Bei der ständig erfolgenden Rekombination zu neutralem Wasserstoff (und erneuten Ionisation) wird eine charakteristische Linienemission erzeugt. Solche Gebiete zählen daher zu den Emissionsnebeln. Wasserstoff besitzt eine relativ niedrige Ionisationsenergie. Weil aber die interstellare Materie zu 90 % aus Wasserstoff besteht, leuchten daher viele Nebel am hellsten in dem für Wasserstoff charakteristischen Rot bei einer Wellenlänge von 656,3 nm, der so genannte Hα-Linie der Balmerserie.

Weitere Linien im sichtbaren Bereich sind Hβ bei 486 nm, Hγ bei 434 nm und Hδ bei 410 nm. Abhängig von Druck und Temperatur im Nebel variieren die Anteile dieser normalerweise schwächeren Linien. Die Farbe des Gesamtlichtes eines Emissionsnebels kann sich dadurch ins Rosa verschieben, wie zum Beispiel bei den vergleichsweise sehr dichten Protuberanzen der Sonne. Umgekehrt kann man aus diesem so genannten Balmerdekrement Druck und Temperatur bestimmen.

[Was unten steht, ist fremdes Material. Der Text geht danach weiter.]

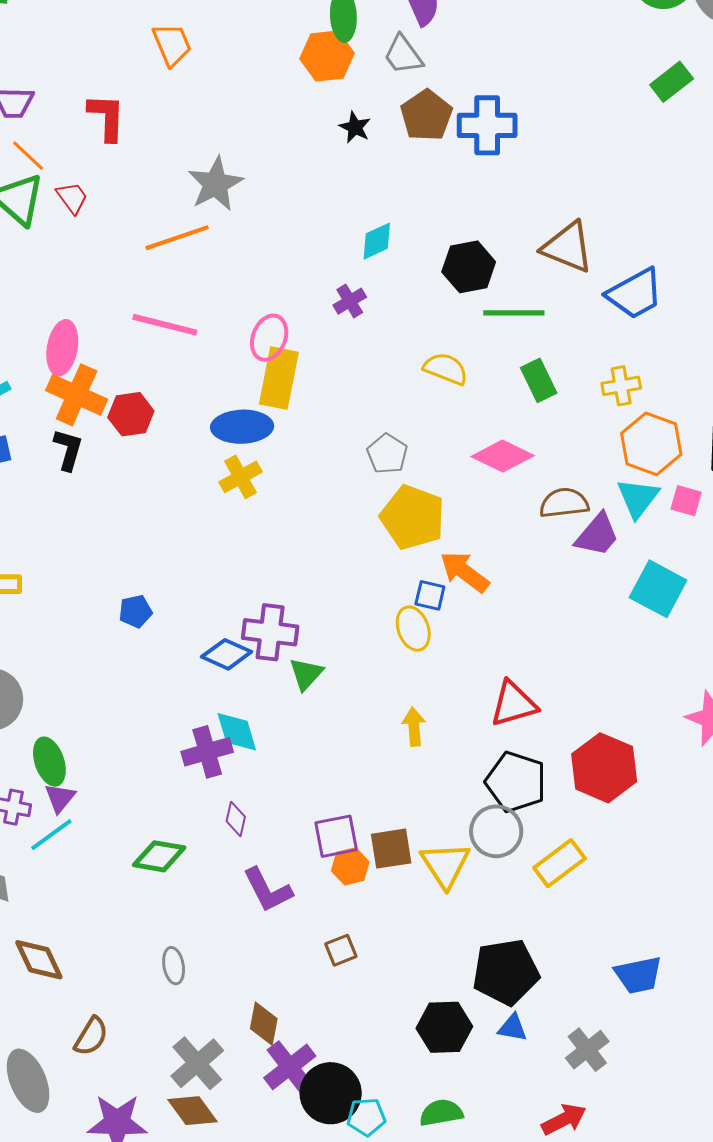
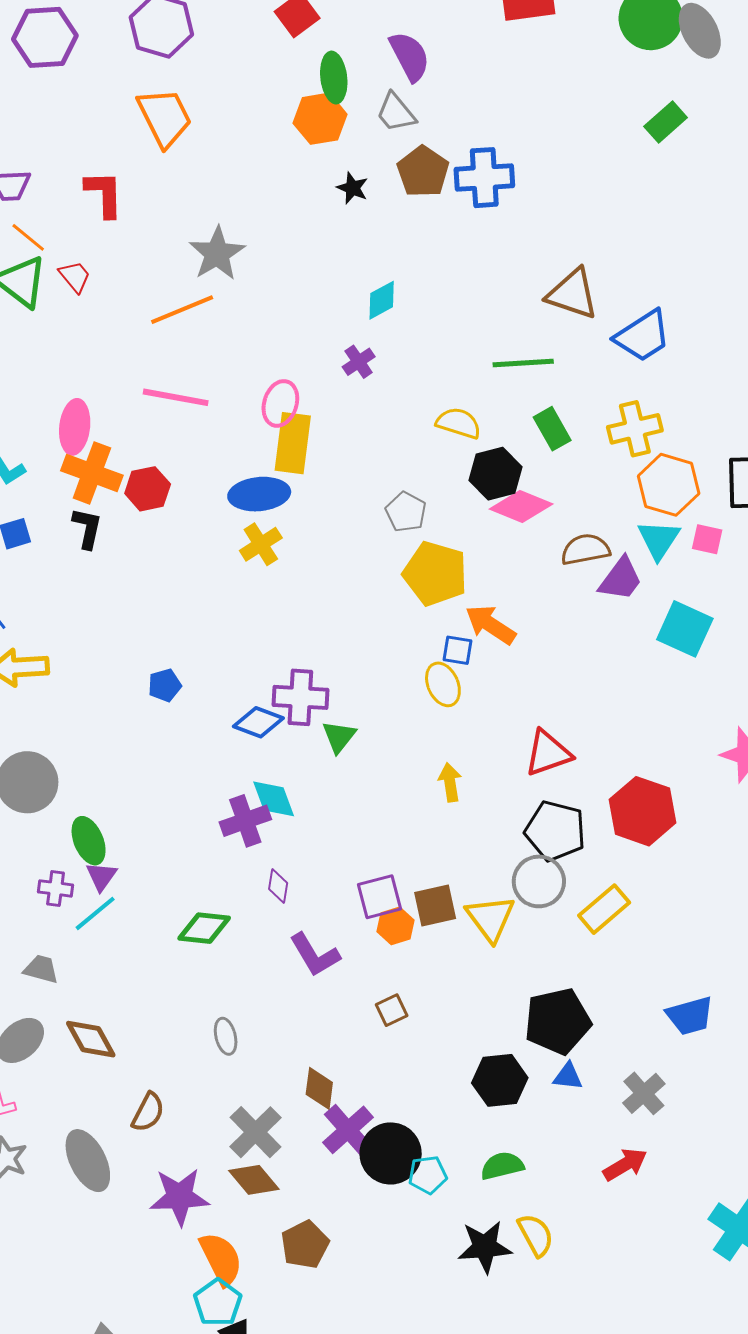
orange trapezoid: (172, 45) -> (165, 117), size x1.4
black hexagon: (469, 267) -> (496, 474), moved
yellow cross: (621, 386) -> (635, 429), size x1.4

Der restliche Anteil eines H-II-Gebiete besteht zu 10 % aus Helium. Die schwereren Elemente machen nur noch einen sehr kleinen Bruchteil aus. Es wurde herausgefunden, dass in unserer Galaxie die Menge an schweren Elementen immer mehr abnimmt, je weiter die Entfernung des H-II-Gebiets vom Galaxiezentrum ist. Das liegt daran, dass sich mehr Sternenformationen in Zentren größerer Dichte bilden, und so die Interstellare Materie stärker mit den Reaktionsprodukten der Kernfusion angereichert wird.

Anzahl und Verteilung

H-II-Gebiete kann man nur in Spiralgalaxien und in irregulären Galaxien finden. Sie wurden nie in elliptischen Galaxien gesehen. Bei den unregelmäßigen Galaxien kann man sie überall finden, jedoch findet man sie in Spiralgalaxien meist nur in den Seitenarmen. Eine große Spiralgalaxie könnte tausende von H-II-Regionen enthalten.

Der Grund für das Ausbleiben in elliptischen Galaxien ist, dass diese durch Galaxienverschmelzung entstehen. In Galaxienhaufen kommen solche Verschmelzungen häufig vor. Wenn Galaxien kollidieren, kollidieren einzelne Sterne nur sehr selten miteinander. Jedoch kommen sich Riesenmolekülwolken und H-II-Gebiete ständig in die Quere. Das führt unter diesen Bedingungen zu einer starken Sternenentstehung, die so schnell vonstatten geht, dass aus dem meisten Gas Sterne geformt werden. Galaxien, die solch einen schnellen Sternenentstehungsprozess durchlaufen, werden Starburstgalaxien genannt.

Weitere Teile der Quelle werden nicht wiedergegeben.